What is the Cultural Value of Modern Dance?

There is a huge difference between entertainment value, cultural value, and artistic value.

Entertainment value is surely sealable by popularity, and sales.

Artistic value can really only assessed over the long-term. J.S. Bach wasn’t even considered in the top-20 living composers of his lifetime (so to speak.)

Cultural value is connected to both entertainment and artistic value, but relates to inherent qualities independent of those.

I thought about this just now because Sydney Skybetter tweeted an article about The Crisis in Modern Dance, which concludes with a quote from New York based choreographer Tatyana Tenenbaum saying about dance that,

“It is a sequestered high art. There is not much of a market for it.”

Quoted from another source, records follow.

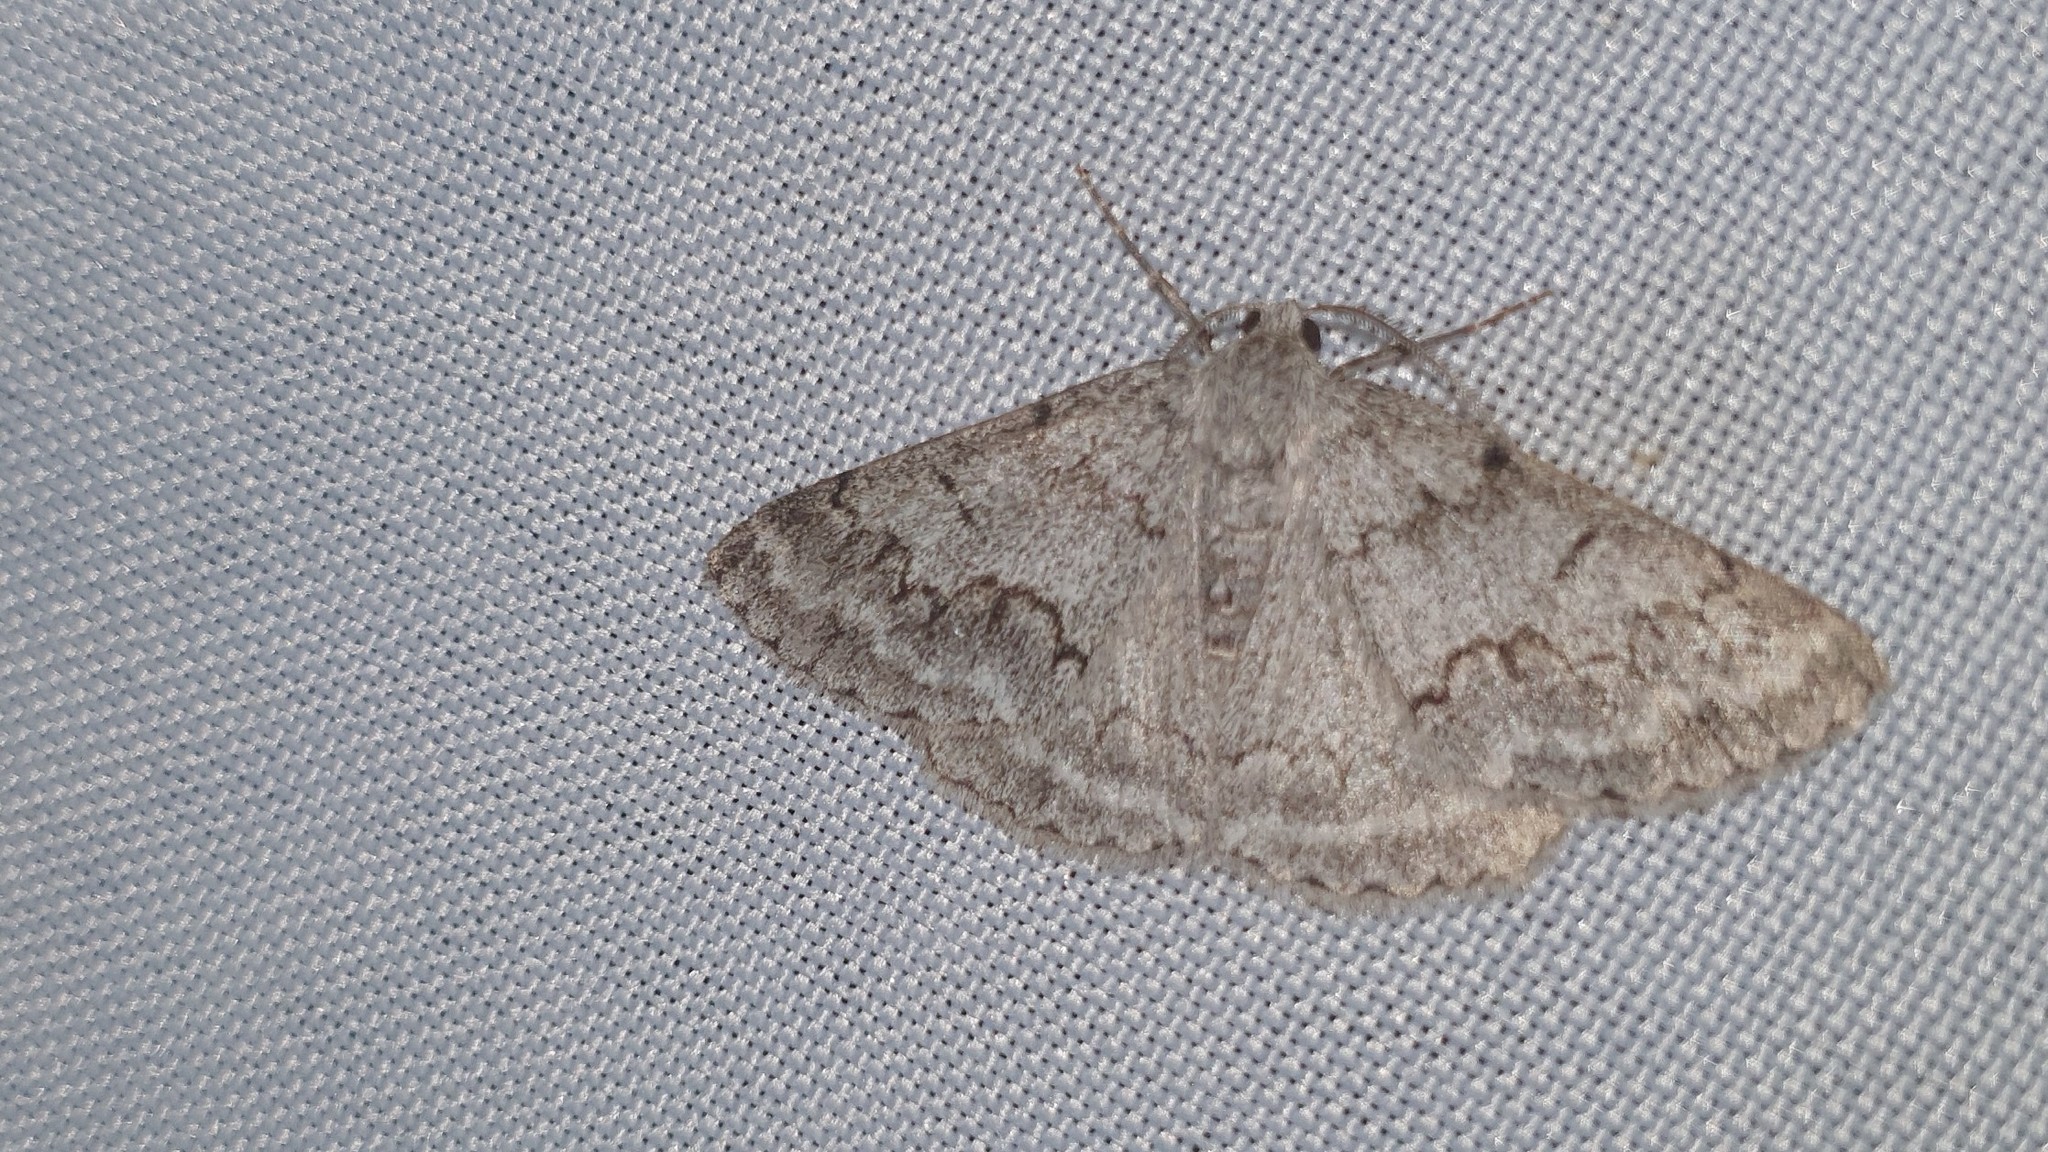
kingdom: Animalia
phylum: Arthropoda
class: Insecta
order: Lepidoptera
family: Geometridae
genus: Pseudoterpna
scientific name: Pseudoterpna coronillaria
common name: Jersey emerald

Her quote really struck a cord with me. I think the sequestration of high art – including dance – is contributing to our financial crisis.

The Americans for the Arts National Arts Index Summary (2009) reports that, “nonprofit arts organizations are losing their ‘market share’ of philanthropy to other charitable areas… Between 1998 and 2007, the percentage of foundation funding directed to the arts decreased from 14.8 to 10.6 percent. The corporate giving share to the arts decreased from 10.3 to 4.6 percent during the same period.”

Somehow, we are losing our value to funders. It may be entirely related to the economy. In this down time funders are prioritizing feeding people over providing arts opportunities. But in my mind that doesn’t fully answer it. I think that the sequestration of dance is actually self-sequestration, and related to decreasing cultural value. That’s both individual product and aggregate impact.

I see how positive and entertaining dance being produced today is, and I think that the artistic value today is as high as it’s ever been. In terms of compositional innovation I’m certain our problems (in dance) aren’t dis-similar from those of classical music.

Image in this post ripped from the Guardian story.

Author: Robert Bettmann

Founder of Day Eight, and the DC Arts Writing Fellowship.

3 thoughts on “What is the Cultural Value of Modern Dance?”

  1. Is there more to your rebuttal? Can you expound on the self-sequestration in dance? What are we the artists doing (or not doing) to cause funders to lose interest or change priorities? From this knowledge, what can an emerging artist like myself do to ensure funding? I too, was put off a bit by this idea that there isn’t much of a market for modern dance. But I’m the artist, not the individual or corporation with the big bucks who gets to choose philanthropic interests.

  2. I’d like to hear more, too… I read the article you referenced as well. I agree with you, btw, I’d just like to hear more of your brain burst.

    The more I make concerts, the more I make dance theatre. It’s just become more satisfying to include live music, sets, actors, musicians and more into the dance sandbox. It’s dance based theatre, but I don’t know that I make pure dances anymore; or mayhaps my definition of dance has expanded a LOT lately.

    As an audience member I want context, too. Mingling with the other arts and using a narrative of some sort – no matter how loose – grabs me on both sides: making and watching art.

    I do think that for any art to be relevant, people have to participate in it. It is very hard to relate to something you don’t do. Period. We pick up some sort of writing instrument daily – we relate to visual art naturally. Those who have ever played an instrument will go see live music concerts. Those who danced will go see dance. It is VERY hard to get someone to go SEE something they don’t do. Reason #8 to keep dance education in the schools. And, very few people (relatively speaking) participate in dance. I believe dance education and audience growth are directly proportional. Which leads to culural relevance and funding. Art without education is doomed to perish.

    More, please!

    k.k. 😉

  3. I don’t think there’s a silver bullet in this, or a single answer as to why the classical or high arts are more sequestered. I do think that there are several trends that factor in.

    No Child Left Behind has been very positive in forcing tracking (testing) of children’s progress, but more than anything it seems to have highlighted where the education system is failing children. It has resulted in increased pressure against arts education. Definitely, what people don’t experience for themselves, they feel less connected to, and are more likely to be dismissive of.

    There is also such competition in the art world that the standards we use to judge and support new and established artists are frequently far removed from the public’s own perceptions. I.e., as a field we are supporting things that the public wouldn’t pick.

    The point I’m trying to highlight with the difference between entertainment, artistic and cultural value is that the high arts — as opposed to the popular arts — could benefit from grounding in cultural value. Garth Brooks creates his own cultural value. If we need non-profit support, outside of the market’s basic capitalist system, how can we make that case?

    I’ve been contacted by the editor of DanceUSA’s e-journal, and will be expanding on this for a piece for them. I’ll put up that link when that’s done.